Each frame of the mosaic is only 90 minutes of luminance (6x15') and 27 minutes of RGB color (3x3x3'). I had to limit the exposure to such short times because I knew I would only have just enough clear nights this time around and even with that, I knew I could barely make it. If one thing went wrong, I wouldn't be able to finish it. This also meant that for the most part I would stay put checking the images during the capture at least every hour or so.
Every 2+ hours I'd shift to the next frame. Besides slewing to the next area, this involved taking flat images, rotating the camera,and doing my "manual" plate solving (I don't do plate solves, so the realigmnent - including camera rotation - is done manually, and taking test shots to make sure the camera is well positioned to cover the field for the next frame.
The small image in this page is downsampled so that it fits well in the page. The large image (the one you see when you click on the image) is downsampled from a larger version. Since the IFN is, as I mentioned earlier, just above the noise, I had to chose between leaving the image at its original size but with the obvious degradation in quality, or take advantage of the benefits of downsampling when "fighting the noise". Even with that you can still see the image is noisy but at this point my goal wasn't to produce a clean image as much as being able to capture all that is going on up there even if that meant producing a less than average quality image from an aesthetic point of view. As with most of my images however, the aesthetics still played a role, and that's why care was put in preserving details, avoiding blown up stars and galaxies, etc.

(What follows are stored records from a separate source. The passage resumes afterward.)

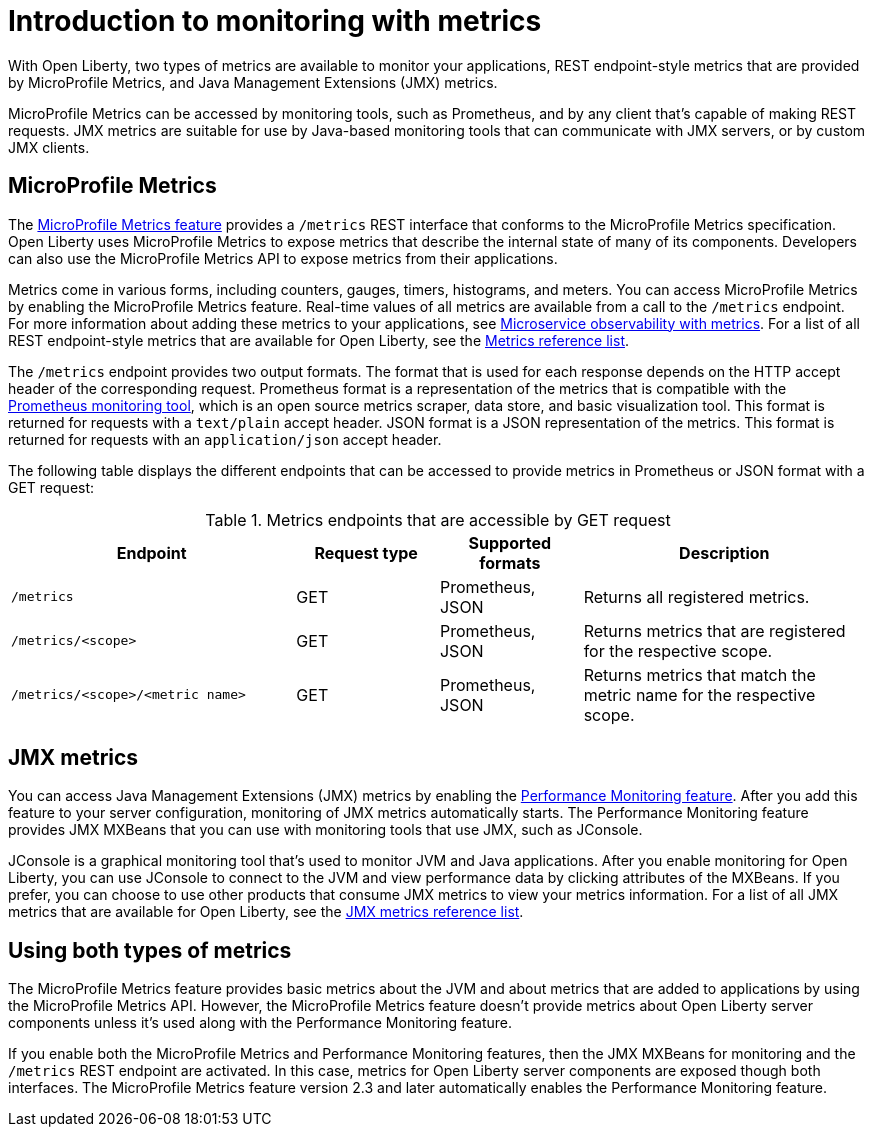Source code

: // Copyright (c) 2020 IBM Corporation and others.
// Licensed under Creative Commons Attribution-NoDerivatives
// 4.0 International (CC BY-ND 4.0)
//   https://creativecommons.org/licenses/by-nd/4.0/
//
// Contributors:
//     IBM Corporation
//
:page-layout: general-reference
:page-type: general
= Introduction to monitoring with metrics

With Open Liberty, two types of metrics are available to monitor your applications, REST endpoint-style metrics that are provided by MicroProfile Metrics, and Java Management Extensions (JMX) metrics.

MicroProfile Metrics can be accessed by monitoring tools, such as Prometheus, and by any client that's capable of making REST requests.
JMX metrics are suitable for use by Java-based monitoring tools that can communicate with JMX servers, or by custom JMX clients.

== MicroProfile Metrics
The xref:reference:feature/mpMetrics-2.3.adoc[MicroProfile Metrics feature] provides a `/metrics` REST interface that conforms to the MicroProfile Metrics specification.
Open Liberty uses MicroProfile Metrics to expose metrics that describe the internal state of many of its components.
Developers can also use the MicroProfile Metrics API to expose metrics from their applications.

Metrics come in various forms, including counters, gauges, timers, histograms, and meters.
You can access MicroProfile Metrics by enabling the MicroProfile Metrics feature.
Real-time values of all metrics are available from a call to the `/metrics` endpoint.
For more information about adding these metrics to your applications, see xref:microservice-observability-metrics.adoc[Microservice observability with metrics].
For a list of all REST endpoint-style metrics that are available for Open Liberty, see the xref:metrics-list.adoc[Metrics reference list].

The `/metrics` endpoint provides two output formats.
The format that is used for each response depends on the HTTP accept header of the corresponding request.
Prometheus format is a representation of the metrics that is compatible with the https://prometheus.io/[Prometheus monitoring tool], which is an open source metrics scraper, data store, and basic visualization tool.
This format is returned for requests with a `text/plain` accept header.
JSON format is a JSON representation of the metrics.
This format is returned for requests with an `application/json` accept header.

The following table displays the different endpoints that can be accessed to provide metrics in Prometheus or JSON format with a GET request:

.Metrics endpoints that are accessible by GET request
[%header,cols="6,3,3,6"]
|===
|Endpoint |Request type |Supported formats |Description

|`/metrics`
|GET
|Prometheus, JSON
|Returns all registered metrics.

|`/metrics/<scope>`
|GET
|Prometheus, JSON
|Returns metrics that are registered for the respective scope.

|`/metrics/<scope>/<metric name>`
|GET
|Prometheus, JSON
|Returns metrics that match the metric name for the respective scope.
|===

== JMX metrics
You can access Java Management Extensions (JMX) metrics by enabling the xref:reference:feature/monitor-1.0.adoc[Performance Monitoring feature].
After you add this feature to your server configuration, monitoring of JMX metrics automatically starts.
The Performance Monitoring feature provides JMX MXBeans that you can use with monitoring tools that use JMX, such as JConsole.

JConsole is a graphical monitoring tool that's used to monitor JVM and Java applications.
After you enable monitoring for Open Liberty, you can use JConsole to connect to the JVM and view performance data by clicking attributes of the MXBeans.
If you prefer, you can choose to use other products that consume JMX metrics to view your metrics information.
For a list of all JMX metrics that are available for Open Liberty, see the xref:jmx-metrics-list.adoc[JMX metrics reference list].

== Using both types of metrics
The MicroProfile Metrics feature provides basic metrics about the JVM and about metrics that are added to applications by using the MicroProfile Metrics API. However, the MicroProfile Metrics feature doesn't provide metrics about Open Liberty server components unless it's used along with the Performance Monitoring feature.

If you enable both the MicroProfile Metrics and Performance Monitoring features, then the JMX MXBeans for monitoring and the `/metrics` REST endpoint are activated.
In this case, metrics for Open Liberty server components are exposed though both interfaces.
The MicroProfile Metrics feature version 2.3 and later automatically enables the Performance Monitoring feature.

A big challenge was to join the different frames of the mosaic, where none of them had similar background and signal values, each had its own gradient issues, and even at times the SNR wasn't similar. This forced me to do some very careful but strong adjustments on each frame (using formulas suggested by PixInsight's Juan Conejero), applying synthetic background models, etc.

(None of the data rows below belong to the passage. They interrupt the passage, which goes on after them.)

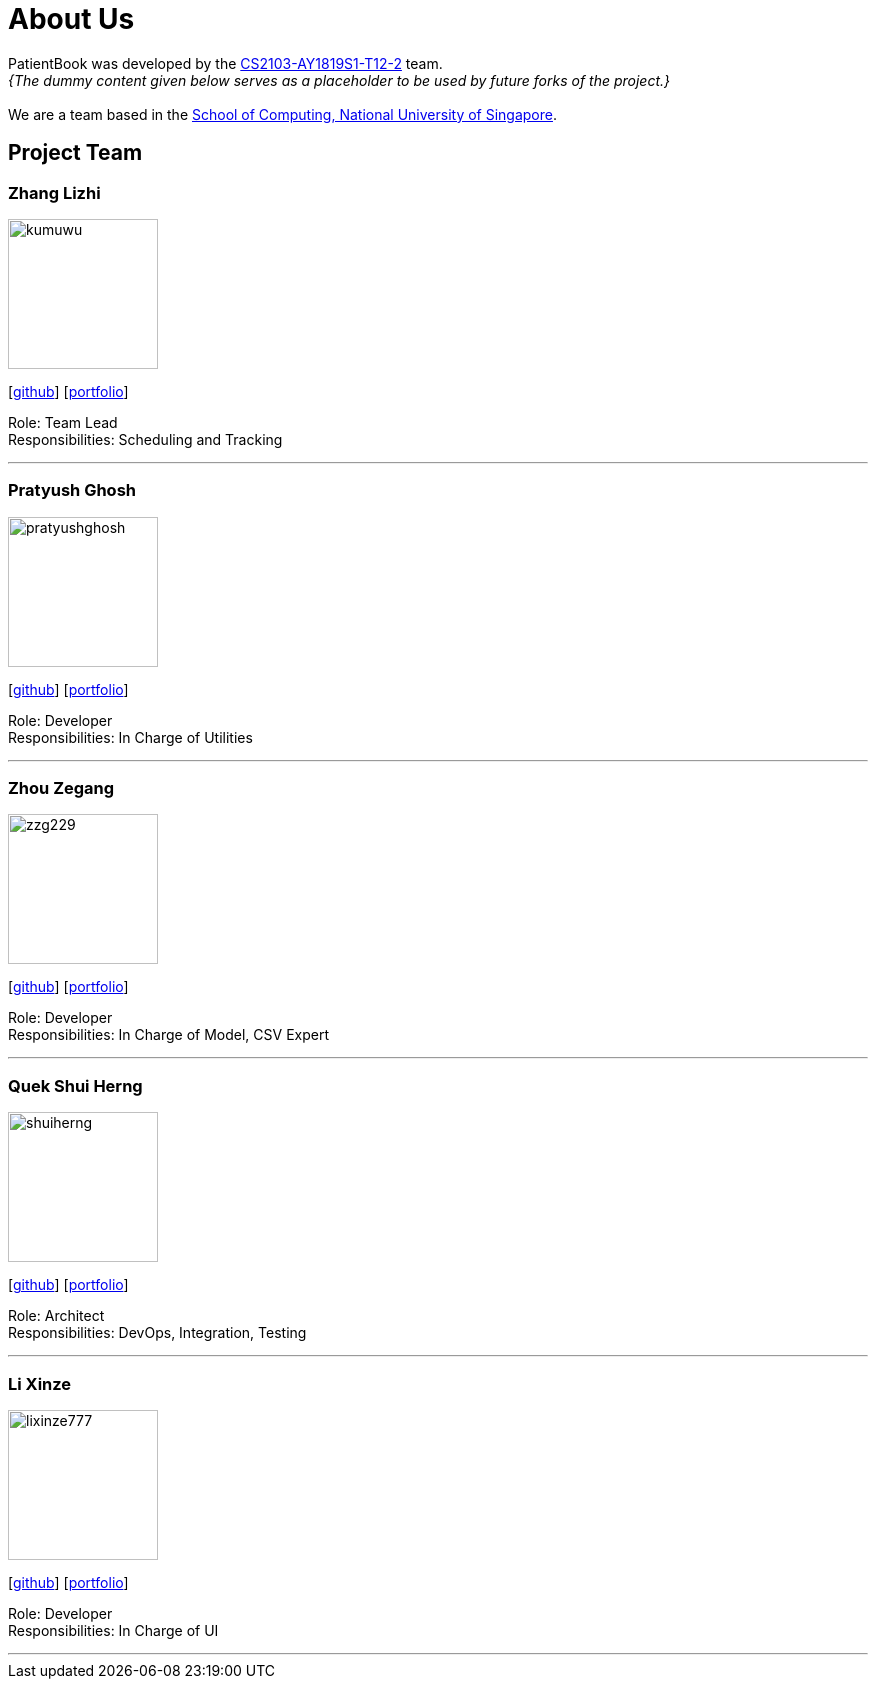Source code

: = About Us
:site-section: AboutUs
:relfileprefix: team/
:imagesDir: images
:stylesDir: stylesheets

PatientBook was developed by the https://github.com/CS2103-AY1819S1-T12-2.html[CS2103-AY1819S1-T12-2] team. +
_{The dummy content given below serves as a placeholder to be used by future forks of the project.}_ +
{empty} +
We are a team based in the http://www.comp.nus.edu.sg[School of Computing, National University of Singapore].

== Project Team

=== Zhang Lizhi
image::kumuwu.png[width="150", align="left"]
{empty}[https://github.com/kumuwu[github]] [<<zhanglizhi#, portfolio>>]

Role: Team Lead +
Responsibilities: Scheduling and Tracking

'''

=== Pratyush Ghosh
image::pratyushghosh.png[width="150", align="left"]
{empty}[http://github.com/pratyushghosh[github]] [<<Pratyushghosh#, portfolio>>]

Role: Developer +
Responsibilities: In Charge of Utilities

'''

=== Zhou Zegang
image::zzg229.png[width="150", align="left"]
{empty}[http://github.com/zzg229[github]] [https://github.com/CS2103-AY1819S1-T12-2/main/blob/master/docs/team/ZhouZegang.adoc[portfolio]]

Role: Developer +
Responsibilities: In Charge of Model, CSV Expert

'''

=== Quek Shui Herng
image::shuiherng.png[width="150", align="left"]
{empty}[http://github.com/shuiherng[github]] [<<quekshuiherng#, portfolio>>]

Role: Architect +
Responsibilities: DevOps, Integration, Testing

'''

=== Li Xinze
image::lixinze777.png[width="150", align="left"]
{empty}[http://github.com/lixinze777[github]] [<<johndoe#, portfolio>>]

Role: Developer +
Responsibilities: In Charge of UI

'''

How to bring out all this faint detail that sits just above the noise, without making the image look like, well, crap? While several conventional techniques were used at different stages, it was probably the multi-scale techniques the ones that helped me bringing out the fainter details while preserving the integrity of the already bright areas. No "selective stretching" was ever done in the image to bring out the significant IFN signal - that is, I did not manually select areas that I later stretched, nor created masks to increase brightness selectively. While lightness-based masks were used at different stages in the processing of the image, none was used to "push" the signal of the IFN over the background. The reason for this is actually quite simple: if I did a "selective stretching" I would be dictating where there is IFN and where there isn't. By avoiding selective stretching, I let the data be the one defining where the IFN is and how much of it.

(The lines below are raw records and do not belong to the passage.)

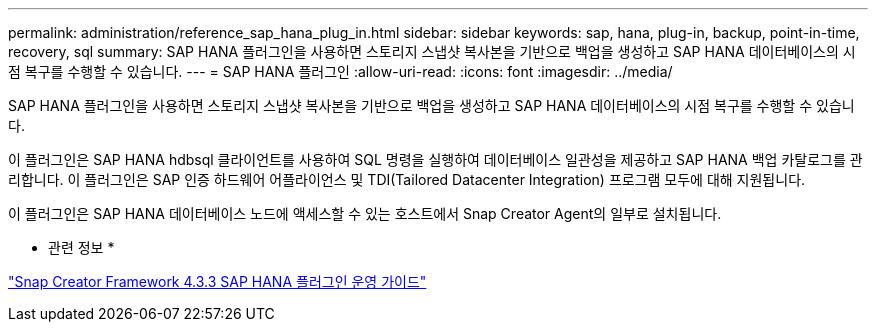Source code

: ---
permalink: administration/reference_sap_hana_plug_in.html 
sidebar: sidebar 
keywords: sap, hana, plug-in, backup, point-in-time, recovery, sql 
summary: SAP HANA 플러그인을 사용하면 스토리지 스냅샷 복사본을 기반으로 백업을 생성하고 SAP HANA 데이터베이스의 시점 복구를 수행할 수 있습니다. 
---
= SAP HANA 플러그인
:allow-uri-read: 
:icons: font
:imagesdir: ../media/


[role="lead"]
SAP HANA 플러그인을 사용하면 스토리지 스냅샷 복사본을 기반으로 백업을 생성하고 SAP HANA 데이터베이스의 시점 복구를 수행할 수 있습니다.

이 플러그인은 SAP HANA hdbsql 클라이언트를 사용하여 SQL 명령을 실행하여 데이터베이스 일관성을 제공하고 SAP HANA 백업 카탈로그를 관리합니다. 이 플러그인은 SAP 인증 하드웨어 어플라이언스 및 TDI(Tailored Datacenter Integration) 프로그램 모두에 대해 지원됩니다.

이 플러그인은 SAP HANA 데이터베이스 노드에 액세스할 수 있는 호스트에서 Snap Creator Agent의 일부로 설치됩니다.

* 관련 정보 *

https://library.netapp.com/ecm/ecm_download_file/ECMLP2854420["Snap Creator Framework 4.3.3 SAP HANA 플러그인 운영 가이드"]
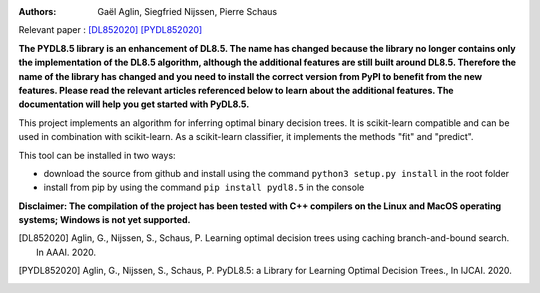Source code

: |Travis|_ |CircleCI|_ |ReadTheDocs|_ |Codecov|_

.. |Travis| image:: https://app.travis-ci.com/aglingael/PyDL8.5.svg?branch=master
.. _Travis: https://app.travis-ci.com/github/aglingael/PyDL8.5

.. |CircleCI| image:: https://circleci.com/gh/aglingael/PyDL8.5/tree/master.svg?style=shield
.. _CircleCI: https://app.circleci.com/pipelines/github/aglingael/PyDL8.5

.. |ReadTheDocs| image:: https://readthedocs.org/projects/dl85/badge/?version=latest
.. _ReadTheDocs: https://dl85.readthedocs.io/en/latest/

.. |Codecov| image:: https://codecov.io/gh/aglingael/PyDL8.5/branch/master/graph/badge.svg?token=UAP32DK54M
.. _Codecov: https://codecov.io/gh/aglingael/PyDL8.5

:Authors:
    Gaël Aglin, Siegfried Nijssen, Pierre Schaus

Relevant paper : `[DL852020] <https://dial.uclouvain.be/pr/boreal/fr/object/boreal%3A223390/datastream/PDF_01/view>`_ `[PYDL852020] <https://www.ijcai.org/Proceedings/2020/0750.pdf>`_

**The PYDL8.5 library is an enhancement of DL8.5. The name has changed because the library no longer contains
only the implementation of the DL8.5 algorithm, although the additional features are still built around DL8.5.
Therefore the name of the library has changed and you need to install the correct version from PyPI to benefit
from the new features. Please read the relevant articles referenced below to learn about the additional features.
The documentation will help you get started with PyDL8.5.**

This project implements an algorithm for inferring optimal binary decision trees.
It is scikit-learn compatible and can be used in combination with scikit-learn.
As a scikit-learn classifier, it implements the methods "fit" and "predict".

This tool can be installed in two ways:

* download the source from github and install using the command ``python3 setup.py install`` in the root folder
* install from pip by using the command ``pip install pydl8.5`` in the console

**Disclaimer: The compilation of the project has been tested with C++ compilers on the Linux and MacOS operating systems; Windows is not yet supported.**

.. [DL852020] Aglin, G., Nijssen, S., Schaus, P. Learning optimal decision trees using caching branch-and-bound search. In AAAI. 2020.
.. [PYDL852020] Aglin, G., Nijssen, S., Schaus, P. PyDL8.5: a Library for Learning Optimal Decision Trees., In IJCAI. 2020.
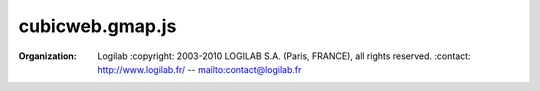 ================
cubicweb.gmap.js
================
.. module:: cubicweb.gmap.js

:organization: Logilab
 :copyright: 2003-2010 LOGILAB S.A. (Paris, FRANCE), all rights reserved.
 :contact: http://www.logilab.fr/ -- mailto:contact@logilab.fr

As for the color, obviously I didn't have enough data to get an accurate rendition of the color in the IFN, and what I've got wasn't deep at all. I knew beforehand I wouldn't have enough time to get deep and detailed color data, so I compromised with at least getting enough color for the stars and the field, hoping that the IFN would at least inherit some color from the background signal, which is most definitely the case here, and that's why the IFN has a brownish hue versus the more expected blueish cast - regardless, the IFN not only scatters blue light but is also fluorescing a broad red spectrum of light known as the Extended Red Emission (ERE), so the brownish hue acquired from my poor color data isn't completely off track.